SELECTED PASSAGE:

British sociologist (born 1946)

John Law (born 16 May 1946), is a sociologist and science and technology studies scholar, currently on the Faculty of Social Sciences at the Open University. He has remained one of the leading proponents of Actor-Network Theory together with Madeleine Akrich, Michel Callon and Bruno Latour.

== Actor-network theory ==

Actor-network theory, sometimes abbreviated to ANT, is a social science approach for describing and explaining social, organisational, scientific and technological structures, processes and events. It assumes that all the components of such structures (whether these are human or otherwise) form a network of relations that can be mapped and described in the same terms or vocabulary.

Developed by STS scholars Michel Callon, Madeleine Akrich and Bruno Latour, Law himself, and others, ANT may alternatively be described as a 'material-semiotic' method. ANT strives to map relations that are simultaneously material (between things) and 'semiotic' (between concepts), for instance, the interactions in a bank involve both people and their ideas, and computers. Together these form a single network.

ASSIGNMENT:
Return the part of the passage on John Law word for word, starting at "Actor-network theory, sometimes" and ending at "terms or vocabulary.". The records have no connection to the passage on John Law.

DATA SUPPLIED:

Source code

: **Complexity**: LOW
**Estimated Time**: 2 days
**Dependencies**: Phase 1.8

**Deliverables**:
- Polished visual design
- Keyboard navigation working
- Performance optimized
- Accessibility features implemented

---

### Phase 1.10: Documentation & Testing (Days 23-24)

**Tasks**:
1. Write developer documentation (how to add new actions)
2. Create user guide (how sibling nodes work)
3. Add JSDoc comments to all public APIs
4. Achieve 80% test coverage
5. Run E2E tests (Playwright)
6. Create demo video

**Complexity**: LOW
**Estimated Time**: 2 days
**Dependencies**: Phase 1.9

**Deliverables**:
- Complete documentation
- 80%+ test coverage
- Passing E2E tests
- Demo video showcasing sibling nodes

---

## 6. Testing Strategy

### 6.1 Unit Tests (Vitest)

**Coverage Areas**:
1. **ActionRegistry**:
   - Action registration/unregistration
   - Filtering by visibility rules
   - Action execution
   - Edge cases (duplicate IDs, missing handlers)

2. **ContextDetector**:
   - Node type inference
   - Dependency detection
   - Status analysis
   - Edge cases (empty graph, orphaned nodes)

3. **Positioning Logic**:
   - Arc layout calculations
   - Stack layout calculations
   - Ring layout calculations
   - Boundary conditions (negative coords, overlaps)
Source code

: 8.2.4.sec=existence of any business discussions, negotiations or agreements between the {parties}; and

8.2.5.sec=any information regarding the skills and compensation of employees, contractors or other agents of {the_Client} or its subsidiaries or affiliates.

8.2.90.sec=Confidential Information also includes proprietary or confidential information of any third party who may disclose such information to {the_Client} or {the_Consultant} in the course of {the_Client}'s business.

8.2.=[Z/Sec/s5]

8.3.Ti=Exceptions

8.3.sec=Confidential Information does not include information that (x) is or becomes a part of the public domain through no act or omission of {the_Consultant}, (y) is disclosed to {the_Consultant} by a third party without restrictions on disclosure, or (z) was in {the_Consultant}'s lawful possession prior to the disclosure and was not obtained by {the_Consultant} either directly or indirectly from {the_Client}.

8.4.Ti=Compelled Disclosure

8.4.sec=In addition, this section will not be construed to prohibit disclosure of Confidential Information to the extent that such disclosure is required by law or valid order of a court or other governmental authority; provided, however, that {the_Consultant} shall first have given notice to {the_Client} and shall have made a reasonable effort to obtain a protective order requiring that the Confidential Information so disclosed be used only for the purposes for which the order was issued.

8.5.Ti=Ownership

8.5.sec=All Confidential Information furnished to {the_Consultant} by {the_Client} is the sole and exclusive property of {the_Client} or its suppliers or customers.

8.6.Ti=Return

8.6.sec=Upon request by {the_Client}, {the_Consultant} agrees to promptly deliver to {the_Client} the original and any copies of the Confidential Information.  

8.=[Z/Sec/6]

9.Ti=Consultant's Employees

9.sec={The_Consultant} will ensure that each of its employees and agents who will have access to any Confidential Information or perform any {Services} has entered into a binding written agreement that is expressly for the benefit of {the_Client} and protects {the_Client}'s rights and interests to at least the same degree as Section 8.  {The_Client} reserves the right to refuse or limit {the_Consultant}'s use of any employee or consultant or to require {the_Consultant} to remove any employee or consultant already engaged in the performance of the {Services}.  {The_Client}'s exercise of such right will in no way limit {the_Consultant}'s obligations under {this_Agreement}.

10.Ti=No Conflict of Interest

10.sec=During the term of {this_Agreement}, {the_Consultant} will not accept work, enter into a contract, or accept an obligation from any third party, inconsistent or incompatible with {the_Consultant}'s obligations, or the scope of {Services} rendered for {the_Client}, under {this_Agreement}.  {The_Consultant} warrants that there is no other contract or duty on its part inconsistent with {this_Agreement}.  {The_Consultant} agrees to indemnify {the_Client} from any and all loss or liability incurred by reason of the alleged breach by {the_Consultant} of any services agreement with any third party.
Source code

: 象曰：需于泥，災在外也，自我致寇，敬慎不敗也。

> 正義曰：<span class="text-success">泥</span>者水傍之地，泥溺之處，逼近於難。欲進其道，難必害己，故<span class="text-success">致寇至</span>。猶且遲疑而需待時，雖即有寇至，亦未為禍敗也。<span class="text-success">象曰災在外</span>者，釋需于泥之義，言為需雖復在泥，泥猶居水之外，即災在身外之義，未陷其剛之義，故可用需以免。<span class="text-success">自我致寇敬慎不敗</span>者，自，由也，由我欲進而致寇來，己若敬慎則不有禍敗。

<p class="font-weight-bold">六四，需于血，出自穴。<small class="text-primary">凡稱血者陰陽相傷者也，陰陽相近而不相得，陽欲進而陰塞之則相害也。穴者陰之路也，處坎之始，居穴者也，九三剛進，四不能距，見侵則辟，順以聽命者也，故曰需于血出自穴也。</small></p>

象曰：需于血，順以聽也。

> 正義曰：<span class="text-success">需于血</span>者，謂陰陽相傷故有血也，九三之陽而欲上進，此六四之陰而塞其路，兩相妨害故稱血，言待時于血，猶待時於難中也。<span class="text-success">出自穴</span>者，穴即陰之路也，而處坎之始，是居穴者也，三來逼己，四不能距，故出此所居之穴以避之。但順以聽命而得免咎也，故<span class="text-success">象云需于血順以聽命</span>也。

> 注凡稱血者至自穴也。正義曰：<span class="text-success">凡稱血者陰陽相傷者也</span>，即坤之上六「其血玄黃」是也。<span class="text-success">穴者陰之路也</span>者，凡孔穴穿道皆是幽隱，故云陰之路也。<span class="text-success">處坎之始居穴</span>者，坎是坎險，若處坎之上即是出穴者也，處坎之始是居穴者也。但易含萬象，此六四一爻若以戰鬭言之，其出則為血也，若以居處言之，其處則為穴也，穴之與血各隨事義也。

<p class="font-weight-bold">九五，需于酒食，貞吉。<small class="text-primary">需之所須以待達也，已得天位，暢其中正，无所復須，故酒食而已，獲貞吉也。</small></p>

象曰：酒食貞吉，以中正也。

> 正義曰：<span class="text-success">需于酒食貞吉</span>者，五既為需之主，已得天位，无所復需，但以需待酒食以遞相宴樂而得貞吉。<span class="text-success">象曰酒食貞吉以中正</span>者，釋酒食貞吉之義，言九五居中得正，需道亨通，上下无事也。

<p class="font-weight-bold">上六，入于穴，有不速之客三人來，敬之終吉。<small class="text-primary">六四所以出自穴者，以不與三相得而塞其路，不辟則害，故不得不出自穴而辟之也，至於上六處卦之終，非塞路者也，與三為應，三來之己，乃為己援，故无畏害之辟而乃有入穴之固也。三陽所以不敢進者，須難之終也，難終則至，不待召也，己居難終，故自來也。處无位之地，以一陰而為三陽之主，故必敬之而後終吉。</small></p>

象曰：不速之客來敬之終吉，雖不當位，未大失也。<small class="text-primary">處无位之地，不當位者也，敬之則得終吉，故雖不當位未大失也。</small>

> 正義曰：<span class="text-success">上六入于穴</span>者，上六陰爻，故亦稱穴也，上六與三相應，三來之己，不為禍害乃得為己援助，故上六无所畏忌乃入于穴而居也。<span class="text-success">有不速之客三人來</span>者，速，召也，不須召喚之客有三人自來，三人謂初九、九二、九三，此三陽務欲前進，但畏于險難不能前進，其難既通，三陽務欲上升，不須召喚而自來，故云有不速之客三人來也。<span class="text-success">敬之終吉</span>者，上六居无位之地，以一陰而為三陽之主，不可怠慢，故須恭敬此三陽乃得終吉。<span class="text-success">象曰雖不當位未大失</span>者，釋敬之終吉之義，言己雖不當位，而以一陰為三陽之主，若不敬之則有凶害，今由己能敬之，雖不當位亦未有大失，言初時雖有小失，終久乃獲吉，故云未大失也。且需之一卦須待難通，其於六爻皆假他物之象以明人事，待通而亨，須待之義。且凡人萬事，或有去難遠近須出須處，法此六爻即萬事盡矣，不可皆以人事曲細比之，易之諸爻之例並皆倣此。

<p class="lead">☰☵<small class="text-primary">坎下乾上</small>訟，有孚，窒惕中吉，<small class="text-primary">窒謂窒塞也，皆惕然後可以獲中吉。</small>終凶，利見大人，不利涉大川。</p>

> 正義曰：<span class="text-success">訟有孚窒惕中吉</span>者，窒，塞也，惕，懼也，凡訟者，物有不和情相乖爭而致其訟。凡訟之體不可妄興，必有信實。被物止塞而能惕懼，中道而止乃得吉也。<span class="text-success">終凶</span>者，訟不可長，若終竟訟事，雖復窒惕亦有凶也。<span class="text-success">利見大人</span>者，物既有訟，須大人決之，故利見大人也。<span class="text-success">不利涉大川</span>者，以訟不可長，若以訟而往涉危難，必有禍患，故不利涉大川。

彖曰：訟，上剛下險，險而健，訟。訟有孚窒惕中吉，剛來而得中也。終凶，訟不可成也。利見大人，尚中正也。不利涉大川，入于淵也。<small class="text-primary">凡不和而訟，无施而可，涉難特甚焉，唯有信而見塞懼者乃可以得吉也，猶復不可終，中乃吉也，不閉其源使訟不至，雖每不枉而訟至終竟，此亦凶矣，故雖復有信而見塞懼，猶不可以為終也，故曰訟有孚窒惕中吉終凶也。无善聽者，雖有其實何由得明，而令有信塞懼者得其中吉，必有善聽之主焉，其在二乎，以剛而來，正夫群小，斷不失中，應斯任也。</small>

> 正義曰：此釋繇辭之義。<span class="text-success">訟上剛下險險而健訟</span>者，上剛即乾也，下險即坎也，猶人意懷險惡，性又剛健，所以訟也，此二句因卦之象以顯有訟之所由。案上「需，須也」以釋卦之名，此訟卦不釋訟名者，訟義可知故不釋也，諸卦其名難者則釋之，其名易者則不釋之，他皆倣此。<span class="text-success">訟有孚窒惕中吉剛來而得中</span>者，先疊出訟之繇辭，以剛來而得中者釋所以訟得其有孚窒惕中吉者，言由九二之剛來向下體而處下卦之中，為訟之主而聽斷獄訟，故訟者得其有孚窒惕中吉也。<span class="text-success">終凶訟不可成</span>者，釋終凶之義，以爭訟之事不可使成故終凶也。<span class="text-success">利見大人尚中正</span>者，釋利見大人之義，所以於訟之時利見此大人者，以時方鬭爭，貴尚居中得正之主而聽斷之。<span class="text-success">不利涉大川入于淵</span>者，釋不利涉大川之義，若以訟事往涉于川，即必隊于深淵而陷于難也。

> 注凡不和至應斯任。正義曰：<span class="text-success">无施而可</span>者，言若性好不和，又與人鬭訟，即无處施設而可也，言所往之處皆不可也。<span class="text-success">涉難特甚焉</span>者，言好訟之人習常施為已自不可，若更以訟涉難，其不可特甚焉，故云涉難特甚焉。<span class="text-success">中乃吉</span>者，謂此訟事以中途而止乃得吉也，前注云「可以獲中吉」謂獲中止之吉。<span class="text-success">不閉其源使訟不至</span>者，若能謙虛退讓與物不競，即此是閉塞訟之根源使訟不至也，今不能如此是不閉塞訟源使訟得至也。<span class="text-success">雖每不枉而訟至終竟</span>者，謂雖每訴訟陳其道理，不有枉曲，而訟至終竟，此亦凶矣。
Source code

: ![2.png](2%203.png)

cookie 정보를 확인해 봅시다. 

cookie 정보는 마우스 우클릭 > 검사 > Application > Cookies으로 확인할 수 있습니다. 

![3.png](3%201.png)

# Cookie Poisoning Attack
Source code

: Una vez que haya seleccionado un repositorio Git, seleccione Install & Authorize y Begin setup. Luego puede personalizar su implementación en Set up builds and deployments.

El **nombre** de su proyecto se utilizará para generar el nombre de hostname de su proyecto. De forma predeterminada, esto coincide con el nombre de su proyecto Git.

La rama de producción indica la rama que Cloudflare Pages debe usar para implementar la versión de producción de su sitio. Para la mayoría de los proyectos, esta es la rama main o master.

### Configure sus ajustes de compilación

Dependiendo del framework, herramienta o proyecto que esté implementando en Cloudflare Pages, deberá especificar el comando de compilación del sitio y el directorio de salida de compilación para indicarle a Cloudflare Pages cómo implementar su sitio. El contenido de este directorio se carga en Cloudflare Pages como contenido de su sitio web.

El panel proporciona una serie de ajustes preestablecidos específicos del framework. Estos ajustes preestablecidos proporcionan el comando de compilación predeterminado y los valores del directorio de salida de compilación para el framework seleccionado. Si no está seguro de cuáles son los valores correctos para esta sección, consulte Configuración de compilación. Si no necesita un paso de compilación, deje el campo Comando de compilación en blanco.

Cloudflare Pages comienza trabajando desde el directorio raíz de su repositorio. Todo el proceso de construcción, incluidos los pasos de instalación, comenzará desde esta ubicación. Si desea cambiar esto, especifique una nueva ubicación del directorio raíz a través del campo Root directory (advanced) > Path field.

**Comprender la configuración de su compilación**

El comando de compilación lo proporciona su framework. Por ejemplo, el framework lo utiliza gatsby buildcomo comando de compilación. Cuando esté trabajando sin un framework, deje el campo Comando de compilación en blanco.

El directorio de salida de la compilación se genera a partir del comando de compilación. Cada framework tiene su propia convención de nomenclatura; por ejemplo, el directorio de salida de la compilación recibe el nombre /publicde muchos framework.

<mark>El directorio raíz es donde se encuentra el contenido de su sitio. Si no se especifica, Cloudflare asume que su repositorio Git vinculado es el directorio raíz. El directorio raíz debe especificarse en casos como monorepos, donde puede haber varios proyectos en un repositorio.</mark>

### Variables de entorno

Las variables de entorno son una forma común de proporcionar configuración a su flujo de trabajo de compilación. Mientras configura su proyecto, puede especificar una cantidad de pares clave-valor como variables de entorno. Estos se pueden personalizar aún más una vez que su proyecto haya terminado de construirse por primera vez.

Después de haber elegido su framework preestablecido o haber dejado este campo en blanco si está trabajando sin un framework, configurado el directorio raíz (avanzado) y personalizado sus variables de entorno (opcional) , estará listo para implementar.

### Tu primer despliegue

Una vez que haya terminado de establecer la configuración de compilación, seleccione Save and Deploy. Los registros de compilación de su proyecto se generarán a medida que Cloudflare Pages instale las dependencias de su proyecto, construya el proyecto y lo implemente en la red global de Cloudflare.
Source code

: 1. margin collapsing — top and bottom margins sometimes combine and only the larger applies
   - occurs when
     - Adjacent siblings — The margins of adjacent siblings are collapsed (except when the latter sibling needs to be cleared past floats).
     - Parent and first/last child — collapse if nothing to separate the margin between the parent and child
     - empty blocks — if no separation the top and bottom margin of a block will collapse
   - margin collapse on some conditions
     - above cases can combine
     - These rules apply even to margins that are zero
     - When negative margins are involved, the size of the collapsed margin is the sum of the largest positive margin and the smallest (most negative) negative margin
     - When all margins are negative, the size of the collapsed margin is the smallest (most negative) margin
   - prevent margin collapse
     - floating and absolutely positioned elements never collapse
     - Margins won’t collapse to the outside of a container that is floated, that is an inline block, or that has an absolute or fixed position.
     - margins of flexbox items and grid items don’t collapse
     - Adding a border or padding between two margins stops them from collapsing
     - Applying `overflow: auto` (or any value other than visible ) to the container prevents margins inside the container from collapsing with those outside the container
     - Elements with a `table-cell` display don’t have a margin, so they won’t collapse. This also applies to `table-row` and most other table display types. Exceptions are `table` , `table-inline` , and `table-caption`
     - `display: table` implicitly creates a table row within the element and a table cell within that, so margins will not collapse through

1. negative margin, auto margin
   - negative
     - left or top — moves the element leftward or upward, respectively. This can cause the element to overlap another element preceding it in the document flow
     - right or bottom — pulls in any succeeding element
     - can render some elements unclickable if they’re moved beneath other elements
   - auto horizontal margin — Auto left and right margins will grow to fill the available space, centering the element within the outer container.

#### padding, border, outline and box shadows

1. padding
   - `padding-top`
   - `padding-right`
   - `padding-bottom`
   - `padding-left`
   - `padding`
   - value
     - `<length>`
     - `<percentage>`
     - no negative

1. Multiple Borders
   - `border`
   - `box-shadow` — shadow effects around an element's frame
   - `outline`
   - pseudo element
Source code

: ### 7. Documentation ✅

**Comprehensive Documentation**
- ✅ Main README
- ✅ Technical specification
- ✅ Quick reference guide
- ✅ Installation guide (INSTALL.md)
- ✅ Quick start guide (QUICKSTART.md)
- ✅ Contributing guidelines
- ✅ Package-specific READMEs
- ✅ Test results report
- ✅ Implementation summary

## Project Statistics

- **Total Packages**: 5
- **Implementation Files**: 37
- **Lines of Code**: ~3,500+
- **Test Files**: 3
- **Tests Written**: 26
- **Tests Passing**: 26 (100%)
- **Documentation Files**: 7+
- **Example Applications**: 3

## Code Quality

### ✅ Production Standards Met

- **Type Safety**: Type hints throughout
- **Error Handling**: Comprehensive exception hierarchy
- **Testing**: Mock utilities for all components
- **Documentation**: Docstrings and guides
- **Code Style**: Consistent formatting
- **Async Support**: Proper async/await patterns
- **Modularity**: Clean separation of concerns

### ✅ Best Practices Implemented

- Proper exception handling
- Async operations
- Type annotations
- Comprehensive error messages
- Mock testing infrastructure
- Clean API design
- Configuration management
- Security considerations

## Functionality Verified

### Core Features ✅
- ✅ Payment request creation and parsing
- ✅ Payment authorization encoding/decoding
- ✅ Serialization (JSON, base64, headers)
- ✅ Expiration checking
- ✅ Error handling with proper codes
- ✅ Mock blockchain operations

ANSWER TO THE PROBLEM:
Actor-network theory, sometimes abbreviated to ANT, is a social science approach for describing and explaining social, organisational, scientific and technological structures, processes and events. It assumes that all the components of such structures (whether these are human or otherwise) form a network of relations that can be mapped and described in the same terms or vocabulary.